Bioinformatics analysis. Data analysis was performed with Perseus software in the MaxQuant computational platform and R statistical computing environment. Gene Ontology (GO), the Kyoto Encyclopedia of Genes and Genomes (KEGG) pathway, WikiPathways, and REACTOME enrichment analyses of differentially expressed proteins and their interaction network were performed by Cytoscape69 plugged ClueGO+CluePedia70 with a p-value (Benjamini-Hochberg correction) cutoff of < 0.05.

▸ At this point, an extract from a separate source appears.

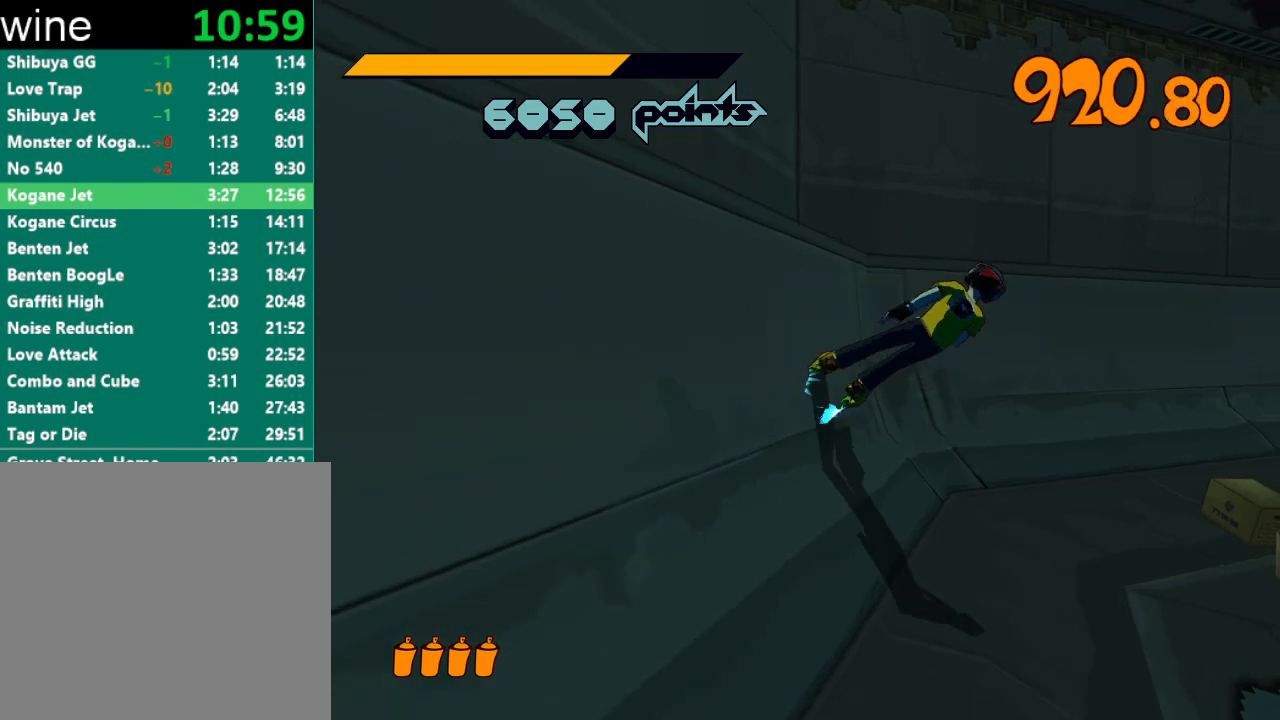
{"buttons": [], "left_stick": "down-left", "right_stick": "down-left", "events": [[67, "left_stick", "down"], [133, "A", "up"], [133, "R2", "up"], [133, "left_stick", "down-right"], [200, "right_stick", "down-left"], [333, "left_stick", "down"], [500, "left_stick", "down-left"]]}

Lysosome co-localization.U87 cells were seeded in confocal dishes with the DMEM medium containing 10% FBS (Gibco) and 1% penicillin/streptomycin (Gibco). When the cells reached 60% confluency, 12 µM of KLAK, FITC-P, and FITC-P-KLAK were added and incubated for 12 h or 24 h separately. Lysosome was stained by LysoTracker Red (Beyotime), as described in the protocol. Co-localization analysis was performed by confocal laser scanning microscopy (CLSM, Zeiss LSM710, Germany).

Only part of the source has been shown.